7. This is a new kind of judge. A judge militantly focused on reconciling the poles of the most important human dichotomy (thought and feeling), in order to also reconcile the principal dualities with which he or she works professionally: security and material justice. The latter is present in those values that most dignify life in society, exemplified by administrative morality and the political-civil, social, and fraternal inclusion of human beings. Hence, we can now speak of a three-pronged democracy—precisely liberal, social, and fraternal—as a holistic "State of Justice." Something far more advanced than a simplistic and often deliriously formalistic "Rule of Law."
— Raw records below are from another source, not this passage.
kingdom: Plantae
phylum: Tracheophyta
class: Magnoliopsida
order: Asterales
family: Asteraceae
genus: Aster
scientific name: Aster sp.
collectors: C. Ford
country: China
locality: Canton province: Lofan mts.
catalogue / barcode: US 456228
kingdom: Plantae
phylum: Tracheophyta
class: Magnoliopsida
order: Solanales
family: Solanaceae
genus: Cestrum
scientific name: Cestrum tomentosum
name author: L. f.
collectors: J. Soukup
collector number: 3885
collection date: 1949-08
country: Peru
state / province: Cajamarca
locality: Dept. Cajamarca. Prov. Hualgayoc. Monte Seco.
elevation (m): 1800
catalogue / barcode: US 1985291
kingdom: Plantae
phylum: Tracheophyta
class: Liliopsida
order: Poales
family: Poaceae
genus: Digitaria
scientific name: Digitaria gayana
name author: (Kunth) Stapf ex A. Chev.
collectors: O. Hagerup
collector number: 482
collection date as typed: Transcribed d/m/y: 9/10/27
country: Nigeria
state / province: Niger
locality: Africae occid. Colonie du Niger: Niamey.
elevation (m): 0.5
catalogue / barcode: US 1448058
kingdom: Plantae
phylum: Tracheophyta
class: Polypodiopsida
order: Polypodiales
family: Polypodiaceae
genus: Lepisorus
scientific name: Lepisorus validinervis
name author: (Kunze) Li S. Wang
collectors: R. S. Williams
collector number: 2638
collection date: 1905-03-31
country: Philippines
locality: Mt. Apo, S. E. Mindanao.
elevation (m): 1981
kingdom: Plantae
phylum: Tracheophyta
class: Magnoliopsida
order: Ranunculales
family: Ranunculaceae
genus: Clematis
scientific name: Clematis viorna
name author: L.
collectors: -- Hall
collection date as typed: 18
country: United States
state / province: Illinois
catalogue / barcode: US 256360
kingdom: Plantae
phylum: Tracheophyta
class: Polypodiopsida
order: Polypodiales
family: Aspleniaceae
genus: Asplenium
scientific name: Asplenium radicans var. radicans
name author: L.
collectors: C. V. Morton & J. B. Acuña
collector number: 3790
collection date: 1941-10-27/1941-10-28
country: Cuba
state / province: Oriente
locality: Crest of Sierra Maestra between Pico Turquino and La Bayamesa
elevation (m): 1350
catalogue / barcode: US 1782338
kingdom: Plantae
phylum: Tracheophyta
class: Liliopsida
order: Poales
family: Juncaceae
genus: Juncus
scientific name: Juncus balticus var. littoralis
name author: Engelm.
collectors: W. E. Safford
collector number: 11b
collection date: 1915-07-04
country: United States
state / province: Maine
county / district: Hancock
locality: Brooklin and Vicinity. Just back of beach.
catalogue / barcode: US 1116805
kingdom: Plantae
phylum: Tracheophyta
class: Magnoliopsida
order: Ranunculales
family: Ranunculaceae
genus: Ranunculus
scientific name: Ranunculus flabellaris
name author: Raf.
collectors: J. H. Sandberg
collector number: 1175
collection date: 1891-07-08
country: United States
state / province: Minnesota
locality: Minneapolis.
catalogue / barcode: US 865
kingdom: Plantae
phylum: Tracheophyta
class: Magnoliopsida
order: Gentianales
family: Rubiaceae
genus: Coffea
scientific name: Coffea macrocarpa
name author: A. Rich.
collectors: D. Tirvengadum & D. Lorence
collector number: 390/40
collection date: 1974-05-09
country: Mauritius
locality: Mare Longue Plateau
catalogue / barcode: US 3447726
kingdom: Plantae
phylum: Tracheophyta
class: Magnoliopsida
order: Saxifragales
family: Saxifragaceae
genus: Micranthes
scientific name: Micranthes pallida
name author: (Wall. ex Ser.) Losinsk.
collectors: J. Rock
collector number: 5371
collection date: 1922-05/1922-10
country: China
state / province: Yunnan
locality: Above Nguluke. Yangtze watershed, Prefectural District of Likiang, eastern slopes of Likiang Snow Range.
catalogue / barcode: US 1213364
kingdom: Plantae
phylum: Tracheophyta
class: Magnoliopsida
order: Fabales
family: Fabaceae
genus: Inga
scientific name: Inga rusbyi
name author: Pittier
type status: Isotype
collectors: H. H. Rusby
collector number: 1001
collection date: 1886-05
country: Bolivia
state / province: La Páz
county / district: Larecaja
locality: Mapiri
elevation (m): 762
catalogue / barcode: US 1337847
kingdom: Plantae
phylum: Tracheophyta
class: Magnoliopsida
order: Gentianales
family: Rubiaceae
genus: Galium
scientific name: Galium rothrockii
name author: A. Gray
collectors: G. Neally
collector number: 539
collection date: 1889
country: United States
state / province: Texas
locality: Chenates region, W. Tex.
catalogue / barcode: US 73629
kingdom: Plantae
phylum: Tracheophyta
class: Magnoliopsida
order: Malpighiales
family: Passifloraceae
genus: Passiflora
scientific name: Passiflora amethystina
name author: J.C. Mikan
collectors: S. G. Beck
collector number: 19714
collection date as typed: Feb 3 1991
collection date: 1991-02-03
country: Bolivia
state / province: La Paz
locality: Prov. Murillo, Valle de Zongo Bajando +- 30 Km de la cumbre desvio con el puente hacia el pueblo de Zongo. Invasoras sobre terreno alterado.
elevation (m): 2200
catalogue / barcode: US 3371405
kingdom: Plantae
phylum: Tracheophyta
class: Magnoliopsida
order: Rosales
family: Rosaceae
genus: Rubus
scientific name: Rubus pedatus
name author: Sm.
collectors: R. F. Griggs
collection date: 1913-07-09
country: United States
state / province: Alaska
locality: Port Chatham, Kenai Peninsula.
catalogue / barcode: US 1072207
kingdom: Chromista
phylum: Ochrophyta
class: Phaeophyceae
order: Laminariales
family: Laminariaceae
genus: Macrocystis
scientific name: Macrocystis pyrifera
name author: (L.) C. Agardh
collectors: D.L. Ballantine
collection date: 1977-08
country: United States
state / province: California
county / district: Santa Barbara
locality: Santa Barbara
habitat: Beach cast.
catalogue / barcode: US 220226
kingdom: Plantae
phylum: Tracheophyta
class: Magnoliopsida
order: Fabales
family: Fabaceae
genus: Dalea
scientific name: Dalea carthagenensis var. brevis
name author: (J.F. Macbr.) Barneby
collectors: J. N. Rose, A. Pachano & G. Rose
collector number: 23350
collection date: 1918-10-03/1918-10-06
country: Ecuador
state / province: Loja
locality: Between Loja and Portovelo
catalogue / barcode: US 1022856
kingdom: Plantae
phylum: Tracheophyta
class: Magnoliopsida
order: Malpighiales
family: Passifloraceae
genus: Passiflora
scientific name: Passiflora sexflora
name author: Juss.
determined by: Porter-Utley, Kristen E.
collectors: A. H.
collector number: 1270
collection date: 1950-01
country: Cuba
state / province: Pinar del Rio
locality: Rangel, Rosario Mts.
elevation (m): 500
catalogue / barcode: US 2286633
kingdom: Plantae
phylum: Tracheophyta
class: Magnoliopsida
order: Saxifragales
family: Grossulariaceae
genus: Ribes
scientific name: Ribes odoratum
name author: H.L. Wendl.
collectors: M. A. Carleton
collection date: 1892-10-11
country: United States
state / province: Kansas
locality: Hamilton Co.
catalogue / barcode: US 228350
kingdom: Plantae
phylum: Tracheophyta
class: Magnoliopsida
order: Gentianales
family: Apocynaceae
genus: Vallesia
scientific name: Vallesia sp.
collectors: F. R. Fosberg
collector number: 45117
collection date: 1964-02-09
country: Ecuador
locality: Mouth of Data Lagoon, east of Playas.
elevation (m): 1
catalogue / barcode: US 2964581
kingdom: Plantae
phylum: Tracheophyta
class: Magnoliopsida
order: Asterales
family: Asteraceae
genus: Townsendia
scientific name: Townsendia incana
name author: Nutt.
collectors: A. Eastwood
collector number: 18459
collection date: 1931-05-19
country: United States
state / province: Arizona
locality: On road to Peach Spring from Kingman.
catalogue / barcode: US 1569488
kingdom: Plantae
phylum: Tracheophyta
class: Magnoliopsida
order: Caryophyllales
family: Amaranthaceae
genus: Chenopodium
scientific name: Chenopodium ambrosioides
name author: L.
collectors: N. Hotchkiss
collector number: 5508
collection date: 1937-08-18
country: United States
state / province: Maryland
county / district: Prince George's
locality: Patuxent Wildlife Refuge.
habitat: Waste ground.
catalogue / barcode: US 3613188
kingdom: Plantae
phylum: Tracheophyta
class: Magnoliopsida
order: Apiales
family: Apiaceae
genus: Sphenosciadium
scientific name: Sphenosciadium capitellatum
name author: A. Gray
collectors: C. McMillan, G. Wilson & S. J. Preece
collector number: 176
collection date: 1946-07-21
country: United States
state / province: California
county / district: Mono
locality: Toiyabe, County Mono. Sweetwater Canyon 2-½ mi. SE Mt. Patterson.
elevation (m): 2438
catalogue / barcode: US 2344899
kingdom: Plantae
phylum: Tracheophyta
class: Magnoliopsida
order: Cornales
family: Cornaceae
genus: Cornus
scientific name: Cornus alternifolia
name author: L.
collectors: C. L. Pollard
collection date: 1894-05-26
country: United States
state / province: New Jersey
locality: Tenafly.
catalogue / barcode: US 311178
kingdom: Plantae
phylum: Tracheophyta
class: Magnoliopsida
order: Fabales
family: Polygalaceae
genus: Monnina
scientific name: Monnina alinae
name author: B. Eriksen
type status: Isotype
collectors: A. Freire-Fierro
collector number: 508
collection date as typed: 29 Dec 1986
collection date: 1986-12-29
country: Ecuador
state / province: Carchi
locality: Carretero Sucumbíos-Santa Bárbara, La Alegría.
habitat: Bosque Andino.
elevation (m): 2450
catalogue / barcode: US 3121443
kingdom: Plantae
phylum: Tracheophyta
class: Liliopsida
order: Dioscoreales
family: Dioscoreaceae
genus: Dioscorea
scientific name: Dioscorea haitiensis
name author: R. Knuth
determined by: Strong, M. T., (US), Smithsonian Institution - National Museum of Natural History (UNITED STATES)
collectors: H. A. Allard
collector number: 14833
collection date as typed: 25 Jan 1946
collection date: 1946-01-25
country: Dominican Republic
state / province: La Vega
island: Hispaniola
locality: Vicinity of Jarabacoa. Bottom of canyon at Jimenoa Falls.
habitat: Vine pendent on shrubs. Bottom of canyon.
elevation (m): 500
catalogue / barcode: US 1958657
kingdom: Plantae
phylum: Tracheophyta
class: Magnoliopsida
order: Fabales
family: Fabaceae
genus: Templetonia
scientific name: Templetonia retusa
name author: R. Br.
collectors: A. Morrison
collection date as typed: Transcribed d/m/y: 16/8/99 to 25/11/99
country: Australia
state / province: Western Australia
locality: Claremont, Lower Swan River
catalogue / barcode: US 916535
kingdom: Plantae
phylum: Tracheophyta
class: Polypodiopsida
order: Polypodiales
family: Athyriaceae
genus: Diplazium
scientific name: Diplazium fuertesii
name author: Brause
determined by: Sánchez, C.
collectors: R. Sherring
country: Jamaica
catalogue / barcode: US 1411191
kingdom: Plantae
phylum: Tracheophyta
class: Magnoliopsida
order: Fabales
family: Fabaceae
8. Ultimately, we are talking about a new type of judge who, in addition to interacting dialogically with the standards they are responsible for applying to the highest degree possible, seeks to listen to the real desires of society to see to what extent they are met in our legal system, thus enabling the formation of well-founded decisions. This promotes the reconciliation of law with life itself. If you prefer, a judge who operates within themselves this reconciliation between thought and feeling, to achieve a state of consciousness that leads to the most perfect combination of science and art, firmness and lightness, attention and relaxation, the brief and the intense. A judge whose only closed question is their openness to the new.
(*) Supreme Court Justice. PhD in constitutional law from the Pontifical Catholic University of São Paulo. Member of the Brazilian Academy of Legal Letters.